Elucidation of paleo-cosmic-ray variations and synchronization of paleo-archives using a multiple sample analysis of beryllium isotopes

Cosmogenic ¹⁰Be in natural samples is analyzed for a wide variety of applications in earth and planetary sciences. It has a long half-life (~1.4 Myr) and therefore should serve as a proxy of paleo-cosmic-ray variations during the past ca. 10 Myr. Recent improvements of the throughputs of ¹⁰Be and ⁹Be analyses enable us to obtain high-resolution time series of the Be isotopes from various paleo-archives. In this talk, I will present some recent developments in such studies aimed to elucidate paleo-cosmic-ray variations and synchronize multiple paleo-archives.

Development of U-Th and U-Pa disequilibrium dating methods using Multiple Spot-femtosecond Laser Ablation-ICP-Triple Quadrupole-Mass Spectrometry

We have developed an in-situ uranium–thorium (238U–230Th) and uranium–protactinium (235U–231Pa) dating methods using multiple-spot femtosecond laser ablation-ICP-triple quadrupole-mass spectrometry (msfsLA-ICP-TQ-MS) for rapid age determinations of quaternary volcanic ash samples. In previous studies, in situ analysis of 230Th and 231Pa have been conducted by high-resolution sector field mass spectrometry, especially secondary ionization mass spectrometry (SIMS). However, SIMS requires a long-time measurement (10 minutes per sample).
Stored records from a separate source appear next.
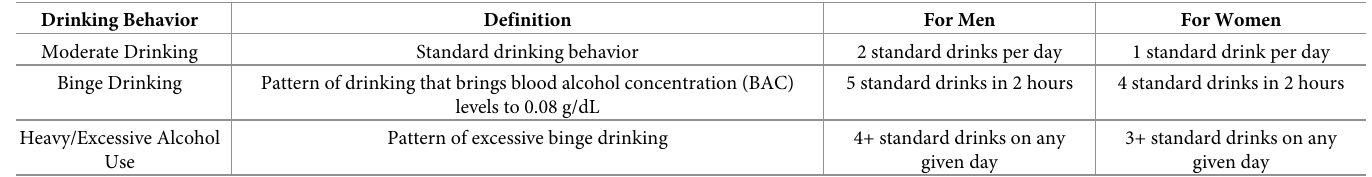
Table 1. Standard drinking behaviors as recommended by the National Institute on Alcohol Abuse and Alcoholism (NIAAA) [1]. Drinking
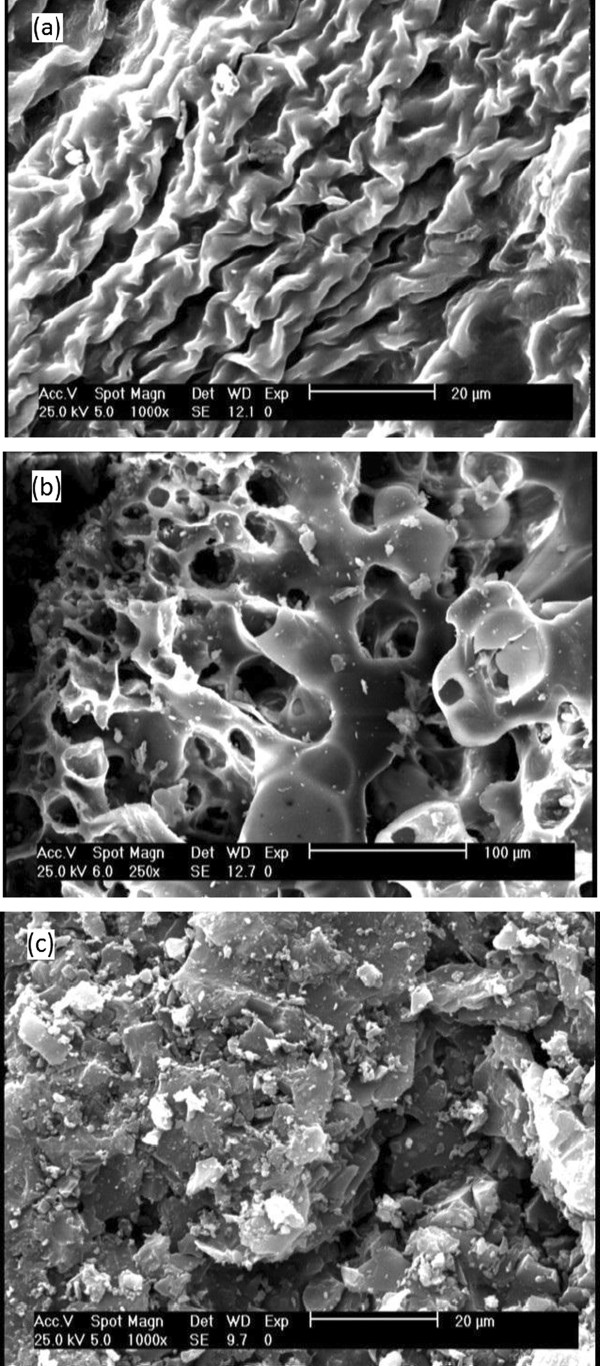
SEM images of (a)
C. indica
biomass (1000×), (b) RBA (250×) and (c) GAC (1000×).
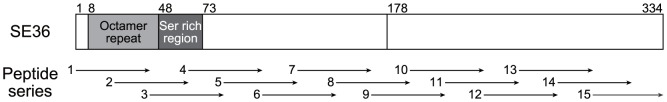
Schematic representation of synthetic peptide series I covering the whole sequence of SE36 protein.The number 178 denotes the position of polyserine sequence present in PfSERA5 but deleted in SE36 [5].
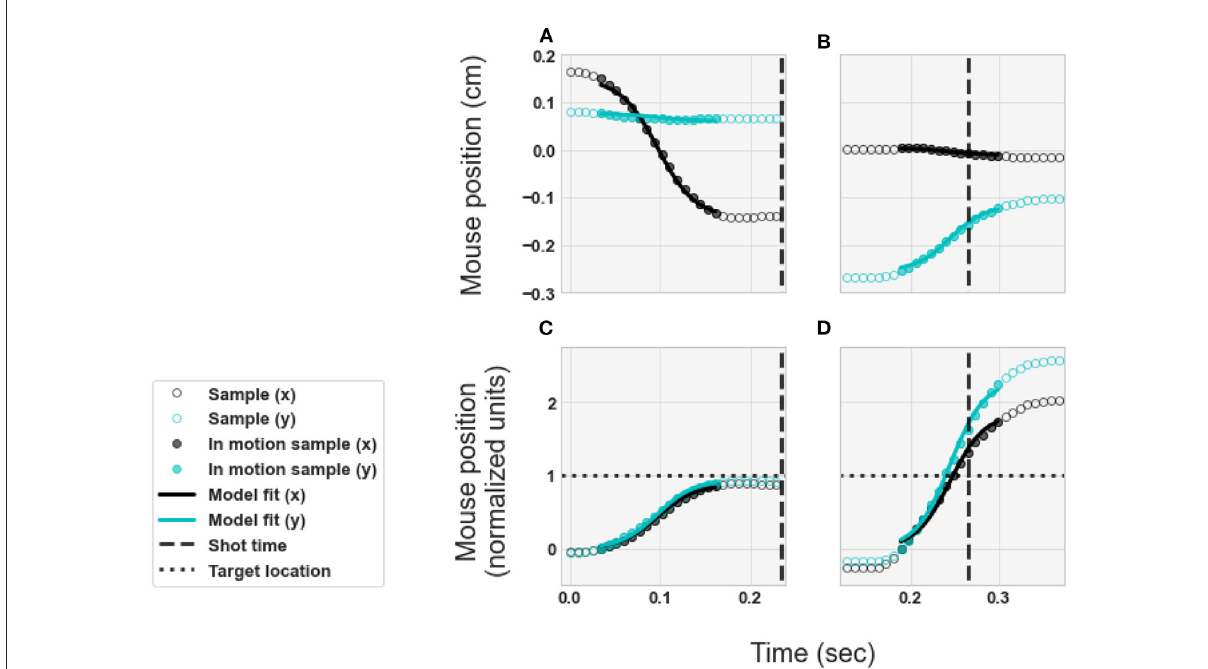
FIGURE2 Examples of the movement trajectories and model fits. (A,C) Example flick-and-land. (B,D) Example swipe. (A,B) Physical movements in units of centimeters. (C,D) Normalized units - so that 1 corresponds to target location. Circles illustrate the samples of the player’s movement trajectory. Curves illustrate the models of the movement trajectories, as expressed by Equations (1–3), with best-fit values for the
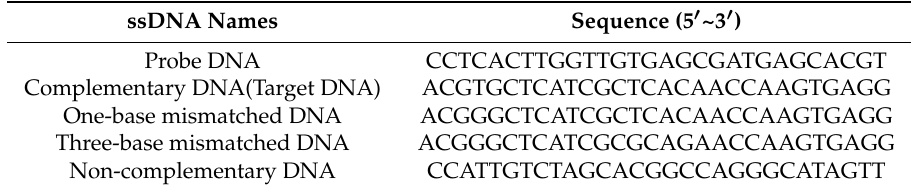
Table 1. Oligonucleotides employed in this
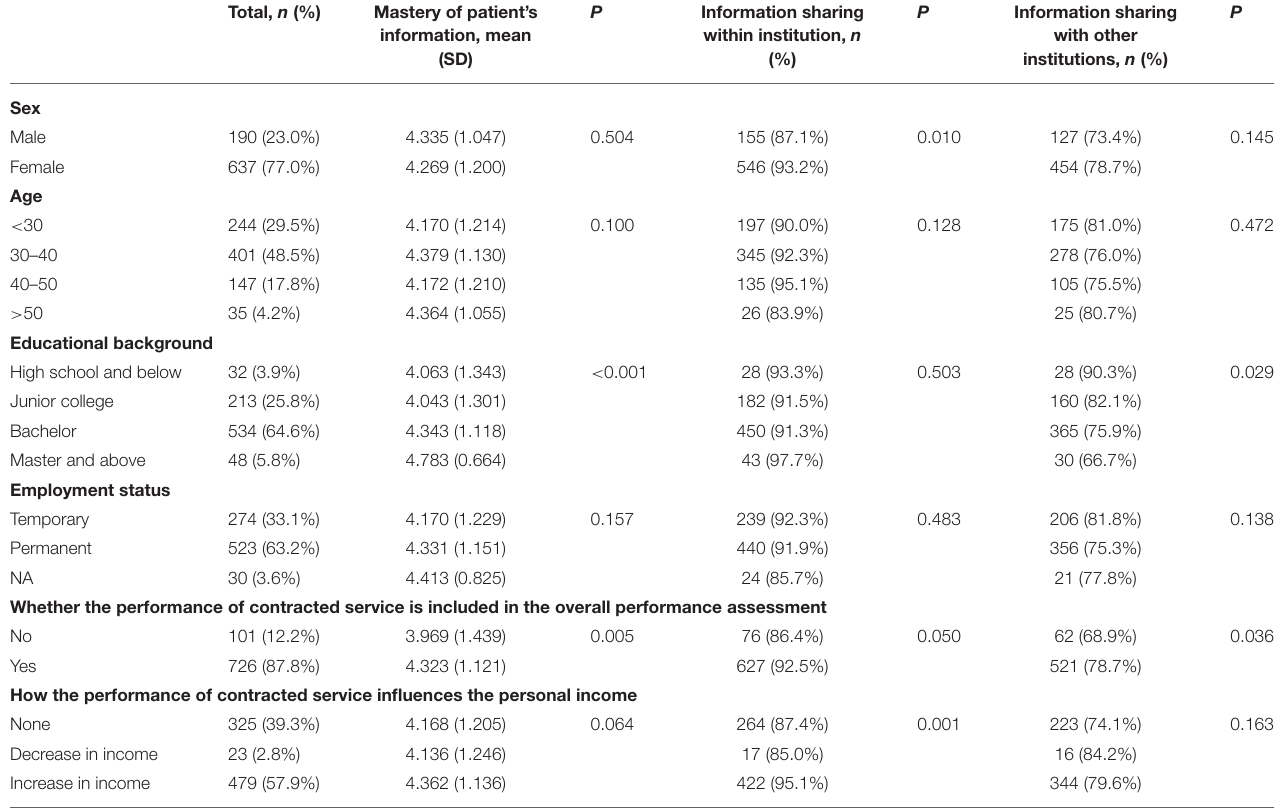
TABLE 1 | Characteristics of primary healthcare providers.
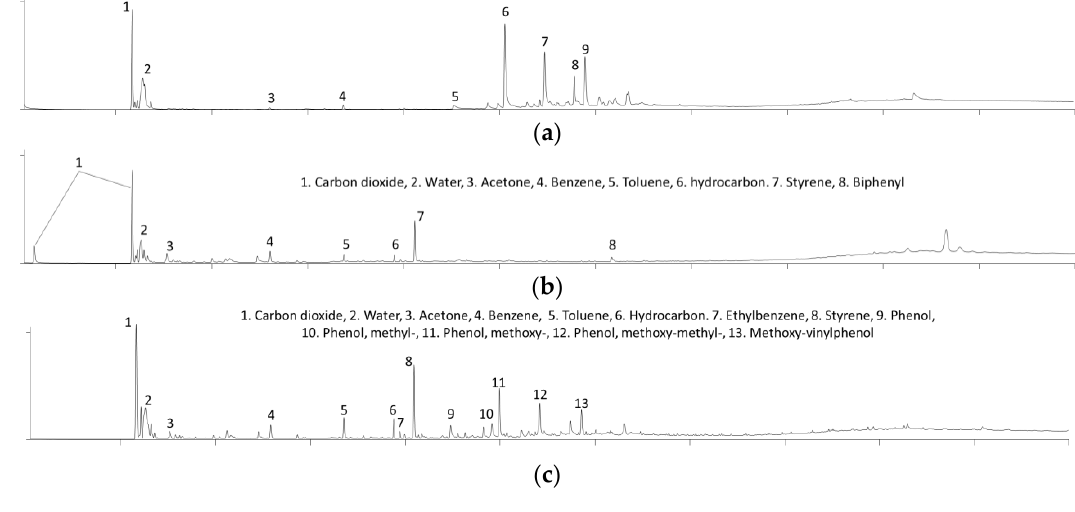
Figure 3. Pyrogram of non CP ( a ) KL, ( b ) RDF, ( c ) RDF+KL.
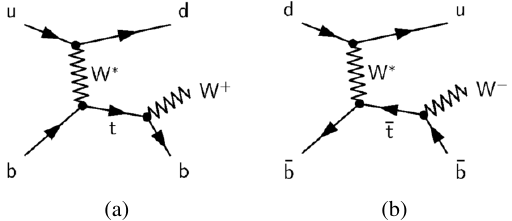
Figure 1 . Representative leading-order Feynman diagrams of (a) single-top-quark production and (b) single- top-antiquark production via the t -channel exchange of a virtual W boson ( W (cid:3) ), including the decay of the top quark and top antiquark,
Because of this drawback, SIMS is not suitable for collection of chronological big data. In this study, msfsLA and ICP-TQ-MS were combined for the short-time measurement of 230Th and 231Pa (1 minute per sample). In the presentation, analytical accuracy and precision, and time required for measurements will be evaluated and the developed method will be applied to age determination of quaternary volcanic ash samples.

Development of tin isotope analytical method in iron meteorites and mass independent isotopic fractionation during chemical separation.

The isotope effect includes a mass-dependent effect and a non-mass-dependent effect caused by a nuclear volume effect, and in the non-mass-dependent effect, an odd-numbered mass-numbered isotope behaves differently from an even-numbered mass-numbered isotope. Isotopic anomalies (Ca, Ti, Cr, Sr, etc.) found in meteorites cannot be explained during nucleosynthesis, and features similar to the non-mass-dependent nuclear volume effect have been observed (Bigeleisen and Mayer,). 1947; Urey, 1947; Fujii, 1989). Solvent extraction shows similarities between the nuclear volume effect and the results of non-mass-dependent isotope fractionation (MIF) (Fujii et al., 2006), and the solvent is used to elucidate the isotopic anomalies found in meteorites. The extraction method is considered to be a useful experimental method. In this study, we focused on Sn, in which the influence of the nuclear volume effect is greatly observed in the solvent extraction method, and aimed to apply the information obtained there to the analysis results of Sn in iron meteorites.